__Your goal__. Produce word for word the lines of the data below running from the one that has "Parameters of the" to the one that has "- select * from products where prod_name like", inclusive, and no others.

***

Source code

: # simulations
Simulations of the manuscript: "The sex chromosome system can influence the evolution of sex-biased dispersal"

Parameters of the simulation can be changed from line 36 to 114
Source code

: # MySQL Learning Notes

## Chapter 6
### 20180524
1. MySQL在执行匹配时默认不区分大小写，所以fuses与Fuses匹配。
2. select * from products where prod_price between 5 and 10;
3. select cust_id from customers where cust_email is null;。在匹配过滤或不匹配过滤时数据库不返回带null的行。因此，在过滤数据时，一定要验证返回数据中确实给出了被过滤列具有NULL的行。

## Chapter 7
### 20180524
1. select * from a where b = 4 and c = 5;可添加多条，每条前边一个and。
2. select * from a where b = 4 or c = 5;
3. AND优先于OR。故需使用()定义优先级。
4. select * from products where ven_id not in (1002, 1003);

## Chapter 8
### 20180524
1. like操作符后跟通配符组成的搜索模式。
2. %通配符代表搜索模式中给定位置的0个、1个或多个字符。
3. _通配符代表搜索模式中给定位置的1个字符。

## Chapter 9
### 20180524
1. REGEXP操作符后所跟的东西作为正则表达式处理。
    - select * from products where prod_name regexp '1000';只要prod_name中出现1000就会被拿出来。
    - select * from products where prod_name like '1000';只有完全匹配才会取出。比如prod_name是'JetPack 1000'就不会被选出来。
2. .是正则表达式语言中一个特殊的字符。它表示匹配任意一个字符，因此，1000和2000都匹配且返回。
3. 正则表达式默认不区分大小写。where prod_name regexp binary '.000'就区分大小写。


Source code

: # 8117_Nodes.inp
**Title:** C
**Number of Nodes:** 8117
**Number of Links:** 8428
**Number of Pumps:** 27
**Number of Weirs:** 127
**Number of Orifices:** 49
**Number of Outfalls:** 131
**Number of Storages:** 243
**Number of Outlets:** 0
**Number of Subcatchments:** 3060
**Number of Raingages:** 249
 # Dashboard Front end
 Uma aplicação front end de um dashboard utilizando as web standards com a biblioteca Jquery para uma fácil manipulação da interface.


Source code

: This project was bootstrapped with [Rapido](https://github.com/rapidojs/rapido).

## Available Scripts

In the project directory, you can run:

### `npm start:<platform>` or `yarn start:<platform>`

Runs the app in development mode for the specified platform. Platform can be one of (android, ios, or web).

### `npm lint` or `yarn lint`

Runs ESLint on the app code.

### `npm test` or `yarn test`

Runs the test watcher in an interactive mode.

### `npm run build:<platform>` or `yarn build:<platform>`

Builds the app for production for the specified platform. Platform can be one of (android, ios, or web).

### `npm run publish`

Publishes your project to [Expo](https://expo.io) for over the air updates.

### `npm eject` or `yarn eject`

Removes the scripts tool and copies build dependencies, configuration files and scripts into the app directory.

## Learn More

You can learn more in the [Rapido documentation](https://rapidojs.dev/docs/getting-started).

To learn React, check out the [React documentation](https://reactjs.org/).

***

__Exercise response__.
Parameters of the simulation can be changed from line 36 to 114
Source code

: # MySQL Learning Notes

## Chapter 6
### 20180524
1. MySQL在执行匹配时默认不区分大小写，所以fuses与Fuses匹配。
2. select * from products where prod_price between 5 and 10;
3. select cust_id from customers where cust_email is null;。在匹配过滤或不匹配过滤时数据库不返回带null的行。因此，在过滤数据时，一定要验证返回数据中确实给出了被过滤列具有NULL的行。

## Chapter 7
### 20180524
1. select * from a where b = 4 and c = 5;可添加多条，每条前边一个and。
2. select * from a where b = 4 or c = 5;
3. AND优先于OR。故需使用()定义优先级。
4. select * from products where ven_id not in (1002, 1003);

## Chapter 8
### 20180524
1. like操作符后跟通配符组成的搜索模式。
2. %通配符代表搜索模式中给定位置的0个、1个或多个字符。
3. _通配符代表搜索模式中给定位置的1个字符。

## Chapter 9
### 20180524
1. REGEXP操作符后所跟的东西作为正则表达式处理。
    - select * from products where prod_name regexp '1000';只要prod_name中出现1000就会被拿出来。
    - select * from products where prod_name like '1000';只有完全匹配才会取出。比如prod_name是'JetPack 1000'就不会被选出来。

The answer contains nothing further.